Step Three: Tethered Capture
This feature won’t be of interest to many amateur shutterbugs, but professional photographers everywhere can rejoice over the new Tethered Capture option that lets you shoot your camera and directly import images into Lightroom for review and editing. The Tethered Capture features in Lightroom 3 only work with Canon and Nikon cameras at the time of this writing, but there’s no reason to believe that Adobe won’t support other camera via future updates.
As someone who used a number of tethered shooting options over the years for portrait and commercial clients, I can tell you that Lightroom 3 is the easiest tethered shooting solution I have ever used. Period. To shoot tethered, all you have to do is plug a USB cable into your camera and your laptop, open Lightroom 3, then select File, Tethered Capture, and Start Tethered Capture. It really couldn’t be simpler. A settings dialog box will pop up where you can give the shooting session a name (like Johnson Graduation Photos), choose what type of metadata is written with the images (such as your copyright information), you can then choose custom file names and choose the hard drive or folder where the files will be saved.
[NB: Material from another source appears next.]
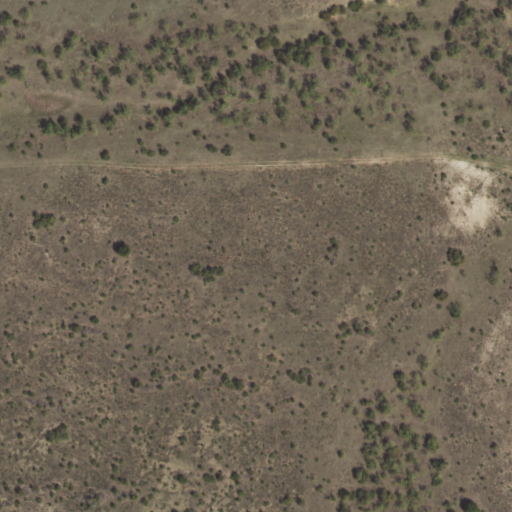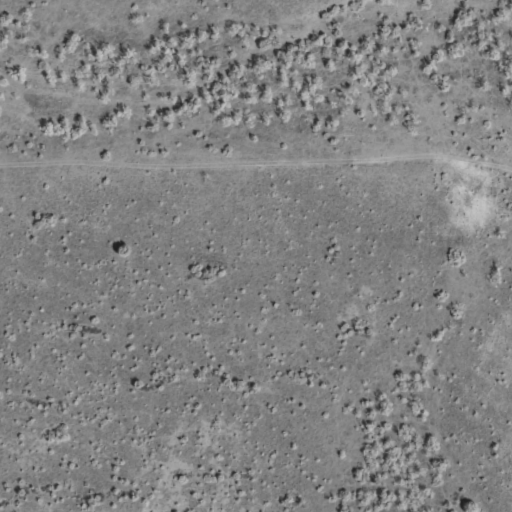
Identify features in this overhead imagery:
road: (256, 200)
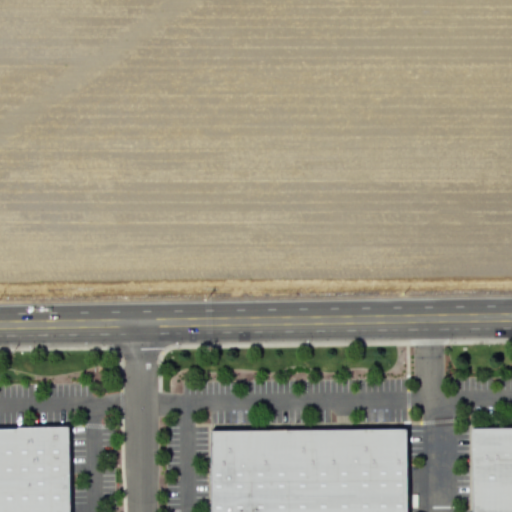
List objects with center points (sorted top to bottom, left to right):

From there, Lightroom 3 will identify the model of camera connected, provide you with the shooting information (aperture, shutter speed, ISO, etc.) for each image captured, and you can either trip the shutter by pressing the shutter button on the camera or you can use the “Capture” button on the computer screen to take photos.
Step Four: What Do You Want To Do Now?
Between image importing, robust image editing controls, and the ability to easily shoot tethered, it might seem like Lightroom 3 has a lot to offer. But it doesn’t end there. The newest version of Lightroom also provides the three output options found in the previous versions of Lightroom: Slideshow, Web, and Print. This time, however, your controls over output are better than ever.
The Slideshow module not only provides the same easy-to-use controls for crafting slideshows of still photos with stylish transitions that can be exported as PDFs, but now you can export video slideshows. Lightroom 3 gives you the option to format your video slideshow for display on HDTVs with 1080p resolution or for uploading to YouTube. You can add opening and closing title screens, music and even watermark your images. It’s awe inspiring just how easy it is to make a quality slideshow with this software.
The controls for printing are likewise improved over previous versions of Lightroom. Sure, you can still make contact sheets, but now you can quickly adjust any image for printing at any size. If you run a studio and print multiple sizes of photos on a single sheet of photo paper, then Lightroom 3 makes it easy to create custom templates so you can get prints to your clients faster than ever before. Most importantly, Adobe radically improved (and simplified) the tools for watermarking images. Adding a watermark to your proofs is easier than anyone expects and you can save your watermark for use on any image.
Lastly, the Web module in Lightroom 3 allows you to publish your photos straight to the internet. You can select a template, enter your website information, select the text you want to accompany your photos, and add a copyright watermark. More importantly, you can specify the output settings to limit the quality of the enlarged view or tell the web gallery whether to apply additional sharpening to your images. Lightroom 3 lets you preview your web gallery in your web browser before you upload the images. After you’re satisfied with how the gallery looks, you can export the files to your computer or upload the gallery to an FTP server so your family, friends, or clients can start looking at your photos.